• **Problem to work on**:
Up to and including the line that holds "G04 Gerber Fmt", copy every line of the records below exactly, starting at the first; leave pictures out.
══════
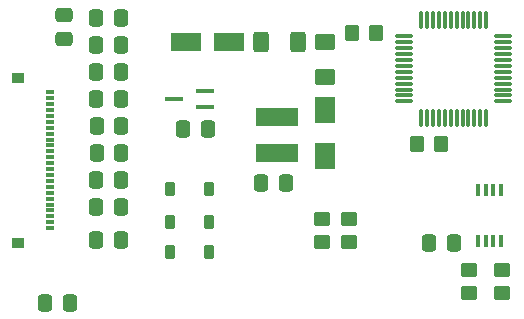
<source format=gbr>
%TF.GenerationSoftware,KiCad,Pcbnew,7.0.5*%
%TF.CreationDate,2023-07-02T17:57:48+02:00*%
%TF.ProjectId,eink-NFC,65696e6b-2d4e-4464-932e-6b696361645f,rev?*%
%TF.SameCoordinates,Original*%
%TF.FileFunction,Paste,Bot*%
%TF.FilePolarity,Positive*%
%FSLAX46Y46*%
G04 Gerber Fmt 4.6, Leading zero omitted, Abs format (unit mm)*
G04 Created by KiCad (PCBNEW 7.0.5) date 2023-07-02 17:57:48*
%MOMM*%
%LPD*%
G01*
G04 APERTURE LIST*
G04 Aperture macros list*
%AMRoundRect*
0 Rectangle with rounded corners*
0 $1 Rounding radius*
0 $2 $3 $4 $5 $6 $7 $8 $9 X,Y pos of 4 corners*
0 Add a 4 corners polygon primitive as box body*
4,1,4,$2,$3,$4,$5,$6,$7,$8,$9,$2,$3,0*
0 Add four circle primitives for the rounded corners*
1,1,$1+$1,$2,$3*
1,1,$1+$1,$4,$5*
1,1,$1+$1,$6,$7*
1,1,$1+$1,$8,$9*
0 Add four rect primitives between the rounded corners*
20,1,$1+$1,$2,$3,$4,$5,0*
20,1,$1+$1,$4,$5,$6,$7,0*
20,1,$1+$1,$6,$7,$8,$9,0*
20,1,$1+$1,$8,$9,$2,$3,0*%
G04 Aperture macros list end*
%ADD10RoundRect,0.250000X0.337500X0.475000X-0.337500X0.475000X-0.337500X-0.475000X0.337500X-0.475000X0*%
%ADD11R,3.600000X1.500000*%
%ADD12RoundRect,0.250000X-0.350000X-0.450000X0.350000X-0.450000X0.350000X0.450000X-0.350000X0.450000X0*%
%ADD13RoundRect,0.250000X-0.475000X0.337500X-0.475000X-0.337500X0.475000X-0.337500X0.475000X0.337500X0*%
%ADD14R,0.800000X0.300000*%
%ADD15R,1.000000X0.950000*%
%ADD16RoundRect,0.250000X0.400000X0.625000X-0.400000X0.625000X-0.400000X-0.625000X0.400000X-0.625000X0*%
%ADD17RoundRect,0.225000X-0.225000X-0.375000X0.225000X-0.375000X0.225000X0.375000X-0.225000X0.375000X0*%
%ADD18R,1.500000X0.450000*%
%ADD19RoundRect,0.250000X0.450000X-0.350000X0.450000X0.350000X-0.450000X0.350000X-0.450000X-0.350000X0*%
%ADD20RoundRect,0.250001X0.624999X-0.462499X0.624999X0.462499X-0.624999X0.462499X-0.624999X-0.462499X0*%
%ADD21R,1.701800X2.209800*%
%ADD22RoundRect,0.075000X-0.662500X-0.075000X0.662500X-0.075000X0.662500X0.075000X-0.662500X0.075000X0*%
%ADD23RoundRect,0.075000X-0.075000X-0.662500X0.075000X-0.662500X0.075000X0.662500X-0.075000X0.662500X0*%
%ADD24RoundRect,0.250000X0.350000X0.450000X-0.350000X0.450000X-0.350000X-0.450000X0.350000X-0.450000X0*%
%ADD25RoundRect,0.250000X1.050000X0.550000X-1.050000X0.550000X-1.050000X-0.550000X1.050000X-0.550000X0*%
%ADD26R,0.400000X1.100000*%
%ADD27RoundRect,0.250000X-0.337500X-0.475000X0.337500X-0.475000X0.337500X0.475000X-0.337500X0.475000X0*%
%ADD28RoundRect,0.225000X0.225000X0.375000X-0.225000X0.375000X-0.225000X-0.375000X0.225000X-0.375000X0*%
G04 APERTURE END LIST*
D10*
%TO.C,C15*%
X151913500Y-88900000D03*
X149838500Y-88900000D03*
%TD*%
D11*
%TO.C,L1*%
X136927500Y-78232000D03*
X136927500Y-81282000D03*
%TD*%
D10*
%TO.C,C12*%
X123719500Y-69850000D03*
X121644500Y-69850000D03*
%TD*%
D12*
%TO.C,R4*%
X143309500Y-71120000D03*
X145309500Y-71120000D03*
%TD*%
D10*
%TO.C,C7*%
X123762500Y-81280000D03*
X121687500Y-81280000D03*
%TD*%
D13*
%TO.C,C13*%
X118893500Y-69574500D03*
X118893500Y-71649500D03*
%TD*%
D10*
%TO.C,C6*%
X123719500Y-83566000D03*
X121644500Y-83566000D03*
%TD*%
D14*
%TO.C,J3*%
X117762000Y-87655000D03*
X117762000Y-87155000D03*
X117762000Y-86655000D03*
X117762000Y-86155000D03*
X117762000Y-85655000D03*
X117762000Y-85155000D03*
X117762000Y-84655000D03*
X117762000Y-84155000D03*
X117762000Y-83655000D03*
X117762000Y-83155000D03*
X117762000Y-82655000D03*
X117762000Y-82155000D03*
X117762000Y-81655000D03*
X117762000Y-81155000D03*
X117762000Y-80655000D03*
X117762000Y-80155000D03*
X117762000Y-79655000D03*
X117762000Y-79155000D03*
X117762000Y-78655000D03*
X117762000Y-78155000D03*
X117762000Y-77655000D03*
X117762000Y-77155000D03*
X117762000Y-76655000D03*
X117762000Y-76155000D03*
D15*
X115062000Y-88880000D03*
X115062000Y-74930000D03*
%TD*%
D16*
%TO.C,R7*%
X138731500Y-71882000D03*
X135631500Y-71882000D03*
%TD*%
D17*
%TO.C,D3*%
X127890000Y-84328000D03*
X131190000Y-84328000D03*
%TD*%
D18*
%TO.C,Q1*%
X128210000Y-76708000D03*
X130870000Y-77358000D03*
X130870000Y-76058000D03*
%TD*%
D19*
%TO.C,R5*%
X153183500Y-93186000D03*
X153183500Y-91186000D03*
%TD*%
D20*
%TO.C,F1*%
X140991500Y-74893500D03*
X140991500Y-71918500D03*
%TD*%
D10*
%TO.C,C10*%
X123719500Y-74422000D03*
X121644500Y-74422000D03*
%TD*%
%TO.C,C3*%
X137711000Y-83820000D03*
X135636000Y-83820000D03*
%TD*%
D21*
%TO.C,CR1*%
X140991500Y-81534000D03*
X140991500Y-77673200D03*
%TD*%
D19*
%TO.C,R6*%
X155977500Y-93186000D03*
X155977500Y-91186000D03*
%TD*%
D22*
%TO.C,U1*%
X147751000Y-76918000D03*
X147751000Y-76418000D03*
X147751000Y-75918000D03*
X147751000Y-75418000D03*
X147751000Y-74918000D03*
X147751000Y-74418000D03*
X147751000Y-73918000D03*
X147751000Y-73418000D03*
X147751000Y-72918000D03*
X147751000Y-72418000D03*
X147751000Y-71918000D03*
X147751000Y-71418000D03*
D23*
X149163500Y-70005500D03*
X149663500Y-70005500D03*
X150163500Y-70005500D03*
X150663500Y-70005500D03*
X151163500Y-70005500D03*
X151663500Y-70005500D03*
X152163500Y-70005500D03*
X152663500Y-70005500D03*
X153163500Y-70005500D03*
X153663500Y-70005500D03*
X154163500Y-70005500D03*
X154663500Y-70005500D03*
D22*
X156076000Y-71418000D03*
X156076000Y-71918000D03*
X156076000Y-72418000D03*
X156076000Y-72918000D03*
X156076000Y-73418000D03*
X156076000Y-73918000D03*
X156076000Y-74418000D03*
X156076000Y-74918000D03*
X156076000Y-75418000D03*
X156076000Y-75918000D03*
X156076000Y-76418000D03*
X156076000Y-76918000D03*
D23*
X154663500Y-78330500D03*
X154163500Y-78330500D03*
X153663500Y-78330500D03*
X153163500Y-78330500D03*
X152663500Y-78330500D03*
X152163500Y-78330500D03*
X151663500Y-78330500D03*
X151163500Y-78330500D03*
X150663500Y-78330500D03*
X150163500Y-78330500D03*
X149663500Y-78330500D03*
X149163500Y-78330500D03*
%TD*%
D10*
%TO.C,C9*%
X123719500Y-76708000D03*
X121644500Y-76708000D03*
%TD*%
D24*
%TO.C,R3*%
X150844000Y-80518000D03*
X148844000Y-80518000D03*
%TD*%
D25*
%TO.C,C16*%
X132885500Y-71882000D03*
X129285500Y-71882000D03*
%TD*%
D17*
%TO.C,D1*%
X127890000Y-89662000D03*
X131190000Y-89662000D03*
%TD*%
D10*
%TO.C,C14*%
X123719500Y-88646000D03*
X121644500Y-88646000D03*
%TD*%
%TO.C,C8*%
X123762500Y-78994000D03*
X121687500Y-78994000D03*
%TD*%
%TO.C,C5*%
X123719500Y-85852000D03*
X121644500Y-85852000D03*
%TD*%
D19*
%TO.C,R2*%
X143023500Y-88868000D03*
X143023500Y-86868000D03*
%TD*%
D10*
%TO.C,C2*%
X131085500Y-79248000D03*
X129010500Y-79248000D03*
%TD*%
D19*
%TO.C,R1*%
X140737500Y-88868000D03*
X140737500Y-86868000D03*
%TD*%
D26*
%TO.C,RF1*%
X153986500Y-84464000D03*
X154636500Y-84464000D03*
X155286500Y-84464000D03*
X155936500Y-84464000D03*
X155936500Y-88764000D03*
X155286500Y-88764000D03*
X154636500Y-88764000D03*
X153986500Y-88764000D03*
%TD*%
D27*
%TO.C,C1*%
X117348000Y-93980000D03*
X119423000Y-93980000D03*
%TD*%
D28*
%TO.C,D2*%
X131190000Y-87122000D03*
X127890000Y-87122000D03*
%TD*%
D10*
%TO.C,C11*%
X123719500Y-72136000D03*
X121644500Y-72136000D03*
%TD*%
M02*

</source>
══════
• **Answer to this exercise**:
<source format=gbr>
%TF.GenerationSoftware,KiCad,Pcbnew,7.0.5*%
%TF.CreationDate,2023-07-02T17:57:48+02:00*%
%TF.ProjectId,eink-NFC,65696e6b-2d4e-4464-932e-6b696361645f,rev?*%
%TF.SameCoordinates,Original*%
%TF.FileFunction,Paste,Bot*%
%TF.FilePolarity,Positive*%
%FSLAX46Y46*%
G04 Gerber Fmt 4.6, Leading zero omitted, Abs format (unit mm)*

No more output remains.